Um das Engagement im Bereich der Umsetzung einer "alpinen" Politik der europäischen Union besser zu verstehen, werden zwei zentrale Themen behandelt: die Regionalentwicklung und die Landwirtschaft. Diese zwei Themen bilden heute den Schwerpunkt der Arbeit und des finanziellen Engagements der EU. Hier werden 80% des jährlichen Budgets der Union ausgegeben. Dennoch berücksichtigen die angewandten Strategien die Alpen nur sehr wenig und übersehen die Notwendigkeit einer konsequenten Politik zum Schutzes.

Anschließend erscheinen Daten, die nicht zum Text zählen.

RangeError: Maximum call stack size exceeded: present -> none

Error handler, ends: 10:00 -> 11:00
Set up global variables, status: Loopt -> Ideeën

Es sei denn, das Programm Interreg IIIB schafft dieser Situation Abhilfe...

Drei konkrete Fragen

Für jedes der beiden Themen sind drei ExpertInnen eingeladen, zu einer der folgenden Fragen zu sprechen:

  • Wie geht die EU vor, welche Leitlinien gibt es und welche Massnahmen sind bezüglich der Politik in den Alpen vorgesehen?
  •  Wie ist die tatsächliche Situation vor Ort, wie steht es mit der Umsetzung dieser europäischen Politik?
  •  Welche Themen sind am brennendsten für eine Lösung der Probleme in den Alpen, und welche Lösungsentwürfe gibt es zur Umsetzung?

 

Programm

Donnerstag, 25. Oktober

18.00 Uhr Eröffnung
Eröffnung durch den Präsidenten der CIPRA International
Präsentation des Themas durch den Präsidenten von CIPRA Frankreich
Reden politischer Persönlichkeiten

Freitag, 26. Oktober

09.10 Uhr Einführungen
Claude Raffestin, Professor an der Universität Genf/CH
Françoise Gebraux, Professorin am Institut für Politische Studien Grenoble/F

09.50 Uhr Regionalentwicklung

Wie geht die EU vor, welche Leitlinien gibt es und welche Massnahmen sind bezüglich der Politik in den Alpen vorgesehen?
Philippe Kaprielian, Mitglied des Koordinationsdienstes der Generaldirektion " Regionalpolitik",
Europäische Kommission - Brüssel

Wie ist die tatsächliche Situation vor Ort, wie steht es mit der Umsetzung dieser europäischen Politik?
Enrico Borghi, Präsident der Unione nazionale Comuni Comunità Enti Montani (UNCEM), Piemont/I

Welche Themen sind am brennendsten für eine Lösung der Probleme in den Alpen, und welche Lösungsentwürfe gibt es zur Umsetzung?
Manfred Pils, Sekretär der Naturfreunde International, Wien/A

11.20  Uhr Diskussion und erste Schlussfolgerungen zum Thema

14.00 Uhr  Landwirtschaft

Wie geht die EU vor, welche Leitlinien gibt es und welche Massnahmen sind bezüglich der Politik in den Alpen vorgesehen?
Claire Sauvaget, Referatsleiterin des Dienstes "Kohärenz der Maßnahmen für die Entwicklung des ländlichen Raums" der Generaldirektion "Landwirtschaft", Europäische Kommission - Brüssel

Wie ist die tatsächliche Situation vor Ort, wie steht es mit der Umsetzung dieser europäischen Politik?
Charles Galvin, Abgeordneter des Parlaments des Departements Isère, La Mure/F
Erwin Stucki, Agronomieingenieur an der Eidgenössischen Technischen Hochschule Lausanne/CH

Welche Themen sind am brennendsten für eine Lösung der Probleme in den Alpen, und welche Lösungsentwürfe gibt es zur Umsetzung?
Philippe Fleury, Koordinator des europäischen Programmes Sagri-Alp am SUACI/GIS französische Nordalpen, Chambéry/F

15.00  Uhr Diskussion und erste Schlussfolgerungen zum Thema

16.30 Uhr Zusammenfassung, Schlussfolgerungen
Moderierte Präsentation der Zusammenfassung des Tages, erste Schlussfolgerungen und mögliche Empfehlungen aus den Diskussionen, eventuell unter Anwesenheit von zwei Fachleuten, die für die Einführungen am Morgen eingeladen wurden.

17.00 Uhr Abschluss
Rede des französischen Ministers für Raumordnung und Umwelt,
gefolgt von Andreas Weissen, Präsident von CIPRA-International

Für die Leitung der Diskussionen nach diesen Einführungen haben wir einen heraussragenden Moderator gewinnen können : Philippe Descamps, Chefredakteur Montagnes Magazine

Konferenzsprachen: Deutsch, Französisch, Italienisch und Slowenisch (Simultanübersetzung).